- [Data provided]:
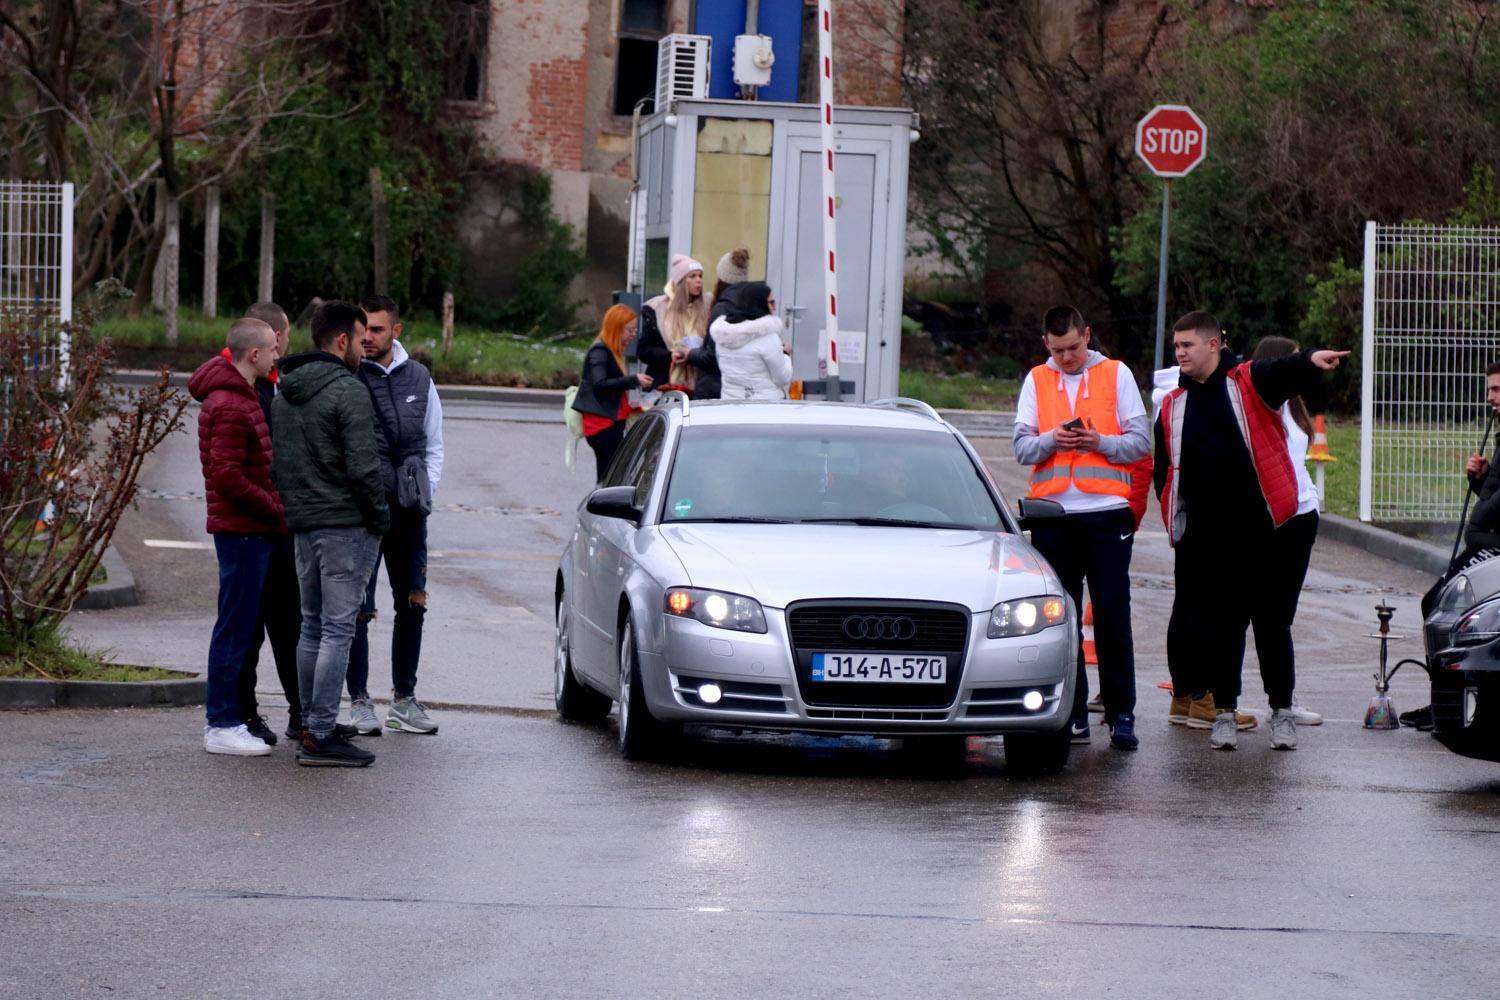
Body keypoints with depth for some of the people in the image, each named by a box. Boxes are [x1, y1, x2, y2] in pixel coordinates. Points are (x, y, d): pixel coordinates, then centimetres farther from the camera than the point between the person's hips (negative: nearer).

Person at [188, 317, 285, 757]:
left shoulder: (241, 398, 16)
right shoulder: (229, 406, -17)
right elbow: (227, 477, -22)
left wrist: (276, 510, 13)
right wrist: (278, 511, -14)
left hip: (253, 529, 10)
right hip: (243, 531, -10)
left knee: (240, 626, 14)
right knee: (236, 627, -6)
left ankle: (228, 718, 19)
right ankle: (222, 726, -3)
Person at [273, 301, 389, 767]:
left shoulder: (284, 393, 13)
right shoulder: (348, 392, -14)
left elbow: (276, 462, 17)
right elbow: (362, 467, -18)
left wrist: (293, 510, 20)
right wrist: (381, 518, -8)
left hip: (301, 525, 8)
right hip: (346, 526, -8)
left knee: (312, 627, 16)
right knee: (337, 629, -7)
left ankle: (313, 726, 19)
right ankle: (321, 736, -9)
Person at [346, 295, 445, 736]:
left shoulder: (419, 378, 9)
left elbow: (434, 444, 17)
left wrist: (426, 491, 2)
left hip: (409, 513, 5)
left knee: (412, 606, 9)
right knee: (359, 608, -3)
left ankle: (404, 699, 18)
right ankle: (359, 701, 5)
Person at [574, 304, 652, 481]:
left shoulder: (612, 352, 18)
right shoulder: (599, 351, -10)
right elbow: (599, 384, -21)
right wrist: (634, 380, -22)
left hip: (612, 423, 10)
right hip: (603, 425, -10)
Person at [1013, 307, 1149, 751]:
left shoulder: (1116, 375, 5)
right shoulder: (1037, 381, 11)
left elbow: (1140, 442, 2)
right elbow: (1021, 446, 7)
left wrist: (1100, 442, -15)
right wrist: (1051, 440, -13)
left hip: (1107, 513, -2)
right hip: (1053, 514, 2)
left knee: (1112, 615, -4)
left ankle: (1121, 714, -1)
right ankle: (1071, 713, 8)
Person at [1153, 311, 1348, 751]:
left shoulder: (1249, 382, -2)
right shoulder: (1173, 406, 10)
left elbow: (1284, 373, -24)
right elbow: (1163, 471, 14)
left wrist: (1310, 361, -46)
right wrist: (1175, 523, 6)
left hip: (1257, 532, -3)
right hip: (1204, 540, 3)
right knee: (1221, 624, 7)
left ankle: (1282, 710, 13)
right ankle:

- [What you will do]:
Once the pictures are dropped, please print every remaining line of the material verbatim.

- [Solved problem]:
Body keypoints with depth for some of the people in the image, each named by a box. Boxes are [x1, y1, x2, y2] in pixel coordinates. Points are (x, y, d): pixel coordinates, then centimetres farther from the camera than the point between the person's hips (negative: nearer).

Person at [188, 317, 285, 757]:
left shoulder: (241, 398, 16)
right shoulder: (229, 406, -17)
right elbow: (227, 477, -22)
left wrist: (276, 510, 13)
right wrist: (278, 511, -14)
left hip: (253, 529, 10)
right hip: (243, 531, -10)
left knee: (240, 626, 14)
right knee: (236, 627, -6)
left ankle: (228, 718, 19)
right ankle: (222, 726, -3)
Person at [273, 301, 389, 767]:
left shoulder: (284, 393, 13)
right shoulder: (348, 392, -14)
left elbow: (276, 462, 17)
right elbow: (362, 467, -18)
left wrist: (293, 510, 20)
right wrist: (381, 518, -8)
left hip: (301, 525, 8)
right hip: (346, 526, -8)
left knee: (312, 627, 16)
right knee: (337, 629, -7)
left ankle: (313, 726, 19)
right ankle: (321, 736, -9)
Person at [346, 295, 445, 736]:
left shoulder: (419, 378, 9)
left elbow: (434, 444, 17)
left wrist: (426, 491, 2)
left hip: (409, 513, 5)
left knee: (412, 606, 9)
right knee: (359, 608, -3)
left ankle: (404, 699, 18)
right ankle: (359, 701, 5)
Person at [574, 304, 652, 481]:
left shoulder: (612, 352, 18)
right shoulder: (599, 351, -10)
right elbow: (599, 384, -21)
right wrist: (634, 380, -22)
left hip: (612, 423, 10)
right hip: (603, 425, -10)
Person at [1013, 307, 1149, 751]:
left shoulder: (1116, 375, 5)
right shoulder: (1037, 381, 11)
left elbow: (1140, 442, 2)
right elbow: (1021, 446, 7)
left wrist: (1100, 442, -15)
right wrist: (1051, 440, -13)
left hip: (1107, 513, -2)
right hip: (1053, 514, 2)
left knee: (1112, 615, -4)
left ankle: (1121, 714, -1)
right ankle: (1071, 713, 8)
Person at [1153, 311, 1348, 751]:
left shoulder: (1249, 382, -2)
right shoulder: (1173, 406, 10)
left elbow: (1284, 373, -24)
right elbow: (1163, 471, 14)
left wrist: (1310, 361, -46)
right wrist: (1175, 523, 6)
left hip: (1257, 532, -3)
right hip: (1204, 540, 3)
right knee: (1221, 624, 7)
left ankle: (1282, 710, 13)
right ankle:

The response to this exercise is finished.